■ **TASK OBJECTIVE**: Omit every picture and write out the rest of the records exactly.

■ **DATA RECORDS**:
↓↓↓
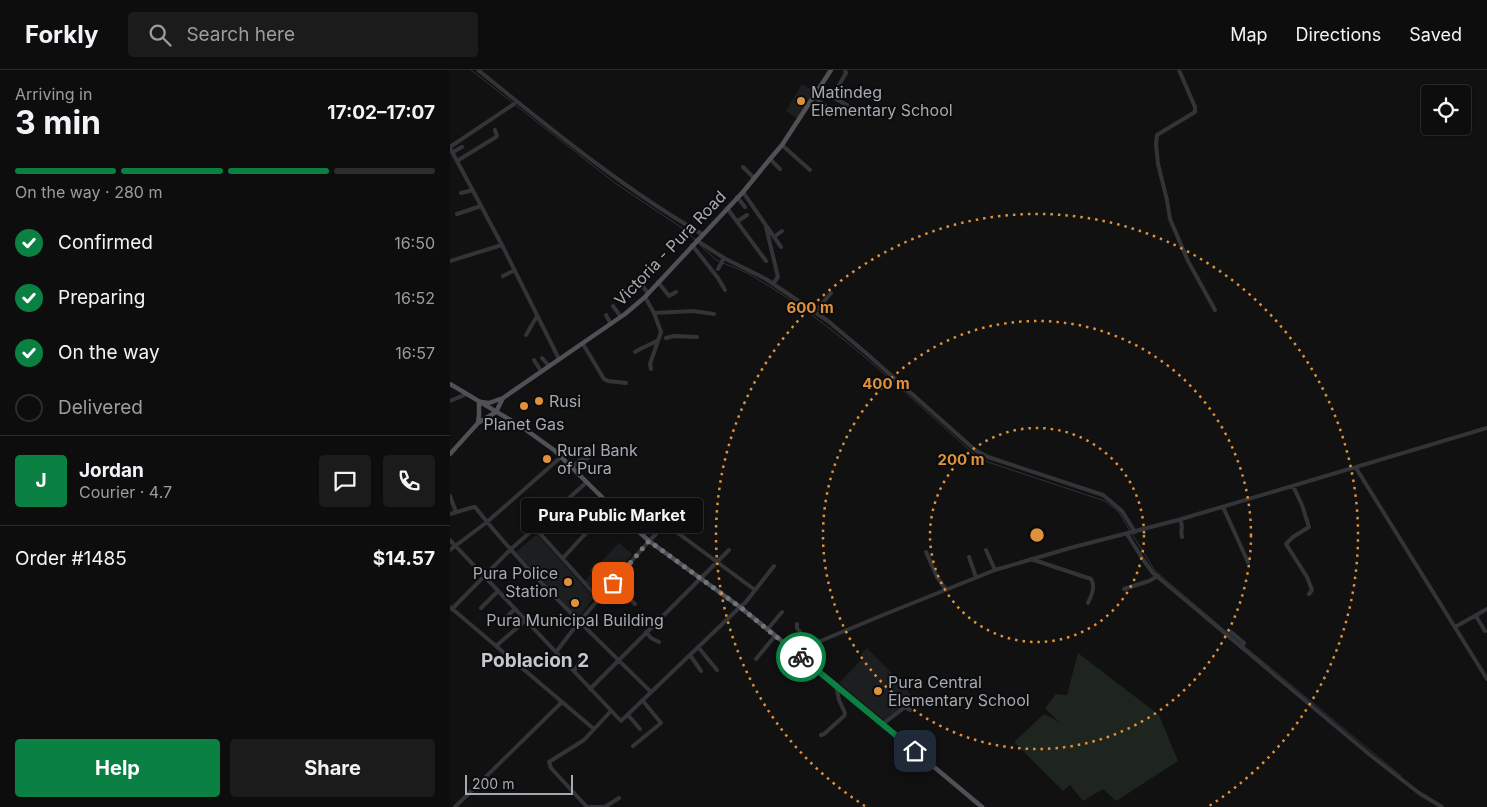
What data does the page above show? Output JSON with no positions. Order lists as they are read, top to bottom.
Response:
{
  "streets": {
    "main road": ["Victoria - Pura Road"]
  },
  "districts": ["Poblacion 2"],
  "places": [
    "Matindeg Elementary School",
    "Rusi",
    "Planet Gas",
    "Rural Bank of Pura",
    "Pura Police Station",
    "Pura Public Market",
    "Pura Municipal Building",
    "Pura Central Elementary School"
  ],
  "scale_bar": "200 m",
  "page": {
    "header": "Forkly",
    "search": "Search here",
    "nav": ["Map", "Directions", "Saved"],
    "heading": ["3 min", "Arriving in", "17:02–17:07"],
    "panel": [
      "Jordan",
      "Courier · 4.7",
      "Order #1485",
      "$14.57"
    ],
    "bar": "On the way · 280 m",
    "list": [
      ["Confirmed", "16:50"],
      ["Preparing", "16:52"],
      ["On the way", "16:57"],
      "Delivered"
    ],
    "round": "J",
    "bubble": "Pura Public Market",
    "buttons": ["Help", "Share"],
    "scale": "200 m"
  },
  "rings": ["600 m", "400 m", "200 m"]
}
↑↑↑
■ **ANSWER BOX**:
What data does the page above show? Output JSON with no positions. Order lists as they are read, top to bottom.
Response:
{
  "streets": {
    "main road": ["Victoria - Pura Road"]
  },
  "districts": ["Poblacion 2"],
  "places": [
    "Matindeg Elementary School",
    "Rusi",
    "Planet Gas",
    "Rural Bank of Pura",
    "Pura Police Station",
    "Pura Public Market",
    "Pura Municipal Building",
    "Pura Central Elementary School"
  ],
  "scale_bar": "200 m",
  "page": {
    "header": "Forkly",
    "search": "Search here",
    "nav": ["Map", "Directions", "Saved"],
    "heading": ["3 min", "Arriving in", "17:02–17:07"],
    "panel": [
      "Jordan",
      "Courier · 4.7",
      "Order #1485",
      "$14.57"
    ],
    "bar": "On the way · 280 m",
    "list": [
      ["Confirmed", "16:50"],
      ["Preparing", "16:52"],
      ["On the way", "16:57"],
      "Delivered"
    ],
    "round": "J",
    "bubble": "Pura Public Market",
    "buttons": ["Help", "Share"],
    "scale": "200 m"
  },
  "rings": ["600 m", "400 m", "200 m"]
}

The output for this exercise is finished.